01:55:02.280 I still have the P in memory. So this is fine. Now, this P doesn't come from the row of B.
01:55:11.320 Instead, it comes from this neural net. First, we take IX, and we encode it into a one-hot row
01:55:20.360 of X-enk. This X-enk multiplies our W, which really just plucks out the row of W corresponding to
01:55:28.280 IX. Really, that's what's happening. And that gets our logits, and then we normalize those logits,
01:55:34.200 exponentiate to get counts, and then normalize to get the distribution, and then we can sample
01:55:39.800 from the distribution. So if I run this, kind of anti-climatic or climatic, depending how you
01:55:47.880 look at it, but we get the exact same result. And that's because this is the identical model.
01:55:54.600 Not only does it achieve the same loss, but as I mentioned, these are identical models,
01:55:59.800 and this W is the log counts of what we've estimated before.
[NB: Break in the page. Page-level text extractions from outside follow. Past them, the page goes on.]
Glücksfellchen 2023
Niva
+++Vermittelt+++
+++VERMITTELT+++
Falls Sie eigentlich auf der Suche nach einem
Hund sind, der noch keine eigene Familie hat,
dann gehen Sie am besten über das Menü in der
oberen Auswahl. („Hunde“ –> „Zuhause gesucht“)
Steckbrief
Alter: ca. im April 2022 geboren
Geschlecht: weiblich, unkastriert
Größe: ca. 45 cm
But we came to this answer in a very
01:56:06.440 different way, and it's got a very different interpretation. But fundamentally, this is basically
01:56:10.680 the same model and gives the same samples here. And so that's kind of cool. Okay, so we've actually
01:56:16.440 covered a lot of ground. We introduced the Bagram character level language model. We saw how we can
01:56:23.000 train the model, how we can sample from the model, and how we can evaluate the quality of the model
01:56:27.800 using the negative log likelihood loss. And then we actually trained the model in two completely
01:56:32.440 different ways that actually get the same result and the same model. In the first way, we just
01:56:37.960 counted up the frequency of all the Bagrams and normalized. In a second way, we used the
01:56:43.880 negative log likelihood loss as a guide to optimizing the counts matrix, or the counts array,
01:56:51.800 so that the loss is minimized in the in a gradient based framework. And we saw that both of them
01:56:56.760 give the same result. And that's it. Now the second one of these, the gradient based framework,
01:57:03.400 is much more flexible. And right now, our neural net perk is super simple. We're taking a single
01:57:08.840 previous character, and we're taking it through a single linear layer to calculate the logits.
01:57:13.320 This is about to complexify. So in the follow up videos, we're going to be taking more and more
01:57:18.840 of these characters. And we're going to be feeding them into a neural net. But this neural net will
01:57:23.720 still output the exact same thing, the neural net will output logits. And these logits will still be
01:57:29.240 normalized in the exact same way, and all the loss and everything else in the gradient based
01:57:33.320 framework, everything stays identical. It's just that this neural net will now complexify all the way
01:57:38.920 to transformers. So that's going to be pretty awesome. And I'm looking forward to it for now. Bye.